§ What is needed: Retype the data below from the line containing "cd frontend" through the line containing "python manage.py runserver", with both of those lines included.

§ Source data:

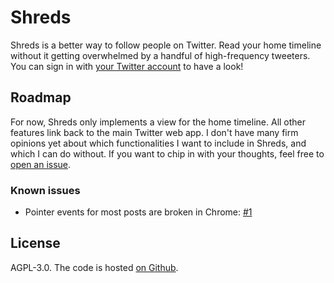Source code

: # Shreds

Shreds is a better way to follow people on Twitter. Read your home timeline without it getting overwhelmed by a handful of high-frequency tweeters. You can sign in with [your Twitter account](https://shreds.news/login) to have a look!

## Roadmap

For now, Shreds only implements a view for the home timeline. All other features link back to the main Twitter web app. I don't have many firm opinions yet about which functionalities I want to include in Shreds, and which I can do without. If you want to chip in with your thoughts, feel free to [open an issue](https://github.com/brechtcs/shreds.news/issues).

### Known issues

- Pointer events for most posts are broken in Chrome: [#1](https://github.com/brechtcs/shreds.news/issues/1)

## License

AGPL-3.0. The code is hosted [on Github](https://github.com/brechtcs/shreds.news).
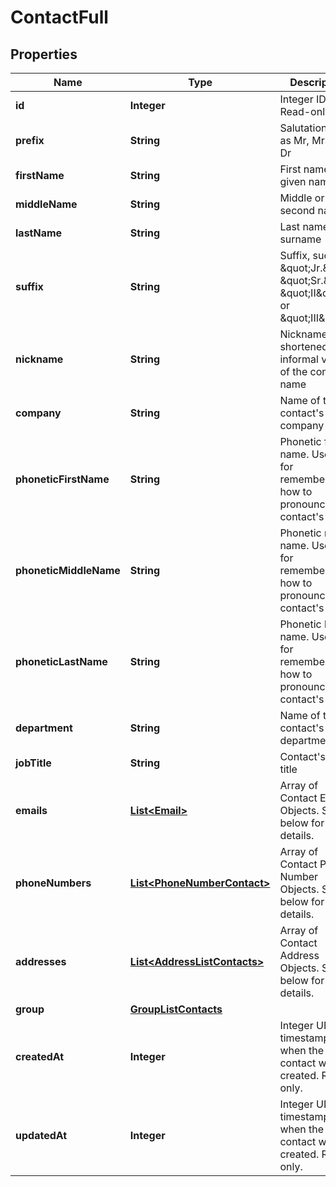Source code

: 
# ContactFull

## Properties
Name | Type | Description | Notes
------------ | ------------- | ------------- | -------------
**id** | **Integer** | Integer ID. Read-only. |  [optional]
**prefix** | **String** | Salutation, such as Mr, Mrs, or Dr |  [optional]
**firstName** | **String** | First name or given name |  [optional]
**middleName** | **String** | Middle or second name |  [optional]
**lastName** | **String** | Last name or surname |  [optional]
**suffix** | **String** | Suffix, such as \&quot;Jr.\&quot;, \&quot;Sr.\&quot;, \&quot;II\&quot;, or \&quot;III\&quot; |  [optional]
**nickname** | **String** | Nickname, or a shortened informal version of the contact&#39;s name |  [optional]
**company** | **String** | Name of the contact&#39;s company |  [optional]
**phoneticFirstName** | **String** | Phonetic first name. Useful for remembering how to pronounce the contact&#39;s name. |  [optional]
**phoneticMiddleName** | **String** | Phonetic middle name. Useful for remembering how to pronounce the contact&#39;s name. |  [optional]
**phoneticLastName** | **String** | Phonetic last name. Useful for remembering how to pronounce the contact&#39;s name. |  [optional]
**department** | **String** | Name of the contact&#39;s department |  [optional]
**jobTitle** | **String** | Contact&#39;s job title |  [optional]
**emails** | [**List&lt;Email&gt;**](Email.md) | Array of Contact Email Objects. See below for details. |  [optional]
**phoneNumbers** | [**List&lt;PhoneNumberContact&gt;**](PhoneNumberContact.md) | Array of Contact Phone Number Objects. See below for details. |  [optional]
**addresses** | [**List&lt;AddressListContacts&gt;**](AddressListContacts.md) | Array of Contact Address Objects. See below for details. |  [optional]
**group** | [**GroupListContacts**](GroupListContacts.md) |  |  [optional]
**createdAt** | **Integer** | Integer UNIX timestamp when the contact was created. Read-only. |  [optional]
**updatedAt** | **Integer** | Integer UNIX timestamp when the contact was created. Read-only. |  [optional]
==
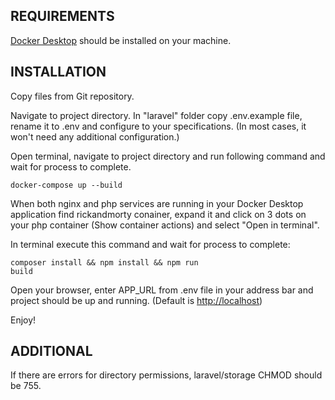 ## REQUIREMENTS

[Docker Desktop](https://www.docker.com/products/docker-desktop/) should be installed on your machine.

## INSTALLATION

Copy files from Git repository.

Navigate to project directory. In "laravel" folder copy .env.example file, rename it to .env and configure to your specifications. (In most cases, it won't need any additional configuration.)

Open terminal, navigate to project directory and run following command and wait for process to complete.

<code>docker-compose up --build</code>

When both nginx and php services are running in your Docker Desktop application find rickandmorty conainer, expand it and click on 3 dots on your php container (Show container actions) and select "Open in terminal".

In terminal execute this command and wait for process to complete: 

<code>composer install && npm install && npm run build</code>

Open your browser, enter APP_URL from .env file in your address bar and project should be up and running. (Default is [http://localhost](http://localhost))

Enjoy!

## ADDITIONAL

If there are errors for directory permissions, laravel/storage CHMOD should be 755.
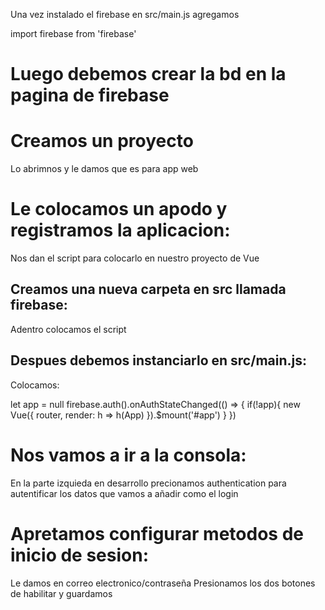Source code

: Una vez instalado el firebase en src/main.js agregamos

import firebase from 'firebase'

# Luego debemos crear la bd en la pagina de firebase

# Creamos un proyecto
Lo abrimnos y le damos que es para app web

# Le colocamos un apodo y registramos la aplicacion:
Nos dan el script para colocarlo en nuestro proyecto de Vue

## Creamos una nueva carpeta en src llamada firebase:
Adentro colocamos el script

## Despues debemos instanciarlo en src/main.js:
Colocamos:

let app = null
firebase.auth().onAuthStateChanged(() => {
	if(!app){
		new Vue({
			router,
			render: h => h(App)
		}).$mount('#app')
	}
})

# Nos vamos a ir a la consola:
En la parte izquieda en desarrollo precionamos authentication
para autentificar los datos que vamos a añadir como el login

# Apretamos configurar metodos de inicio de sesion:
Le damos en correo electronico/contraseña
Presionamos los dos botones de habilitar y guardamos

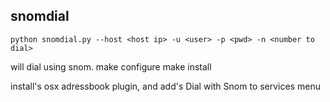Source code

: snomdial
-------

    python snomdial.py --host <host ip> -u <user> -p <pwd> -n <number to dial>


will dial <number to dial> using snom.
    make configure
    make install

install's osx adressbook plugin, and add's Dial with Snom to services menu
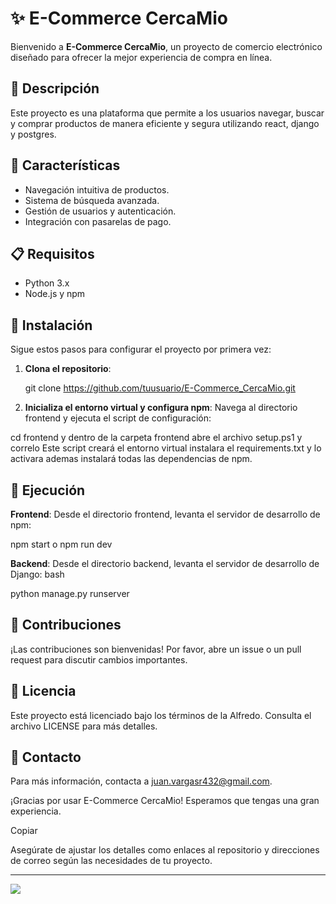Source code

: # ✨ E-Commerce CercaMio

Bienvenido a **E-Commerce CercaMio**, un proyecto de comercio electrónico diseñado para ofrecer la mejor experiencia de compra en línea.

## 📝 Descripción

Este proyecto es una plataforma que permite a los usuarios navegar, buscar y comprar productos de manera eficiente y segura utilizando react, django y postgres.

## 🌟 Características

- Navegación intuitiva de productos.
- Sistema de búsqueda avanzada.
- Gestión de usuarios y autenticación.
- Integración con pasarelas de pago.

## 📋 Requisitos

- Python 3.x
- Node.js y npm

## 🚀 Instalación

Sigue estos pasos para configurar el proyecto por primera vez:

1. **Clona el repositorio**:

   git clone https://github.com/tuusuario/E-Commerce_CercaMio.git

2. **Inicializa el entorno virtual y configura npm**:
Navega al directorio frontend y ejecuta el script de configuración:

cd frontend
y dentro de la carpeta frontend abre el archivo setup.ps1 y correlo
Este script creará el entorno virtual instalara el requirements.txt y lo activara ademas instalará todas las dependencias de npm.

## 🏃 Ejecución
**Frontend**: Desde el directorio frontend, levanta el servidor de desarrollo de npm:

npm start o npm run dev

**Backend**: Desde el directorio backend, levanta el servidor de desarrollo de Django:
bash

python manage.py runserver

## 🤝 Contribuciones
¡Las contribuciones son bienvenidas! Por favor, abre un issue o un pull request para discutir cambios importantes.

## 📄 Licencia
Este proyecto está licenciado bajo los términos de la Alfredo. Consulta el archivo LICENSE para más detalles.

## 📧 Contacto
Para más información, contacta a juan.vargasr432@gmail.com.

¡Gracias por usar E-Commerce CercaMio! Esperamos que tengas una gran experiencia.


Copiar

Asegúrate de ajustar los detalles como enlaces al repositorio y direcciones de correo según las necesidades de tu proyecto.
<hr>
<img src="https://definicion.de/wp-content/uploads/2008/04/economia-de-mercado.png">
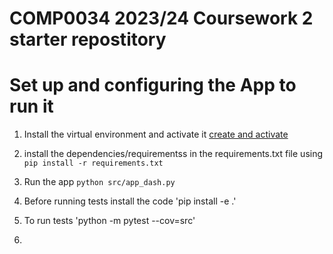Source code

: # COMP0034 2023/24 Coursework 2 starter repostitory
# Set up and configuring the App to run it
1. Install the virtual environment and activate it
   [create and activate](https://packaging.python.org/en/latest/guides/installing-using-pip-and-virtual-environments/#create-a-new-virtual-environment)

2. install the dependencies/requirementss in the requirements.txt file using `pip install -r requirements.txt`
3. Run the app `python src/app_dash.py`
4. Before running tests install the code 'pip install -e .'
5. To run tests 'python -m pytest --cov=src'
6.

§ Solution for this task:
cd frontend
y dentro de la carpeta frontend abre el archivo setup.ps1 y correlo
Este script creará el entorno virtual instalara el requirements.txt y lo activara ademas instalará todas las dependencias de npm.

## 🏃 Ejecución
**Frontend**: Desde el directorio frontend, levanta el servidor de desarrollo de npm:

npm start o npm run dev

**Backend**: Desde el directorio backend, levanta el servidor de desarrollo de Django:
bash

python manage.py runserver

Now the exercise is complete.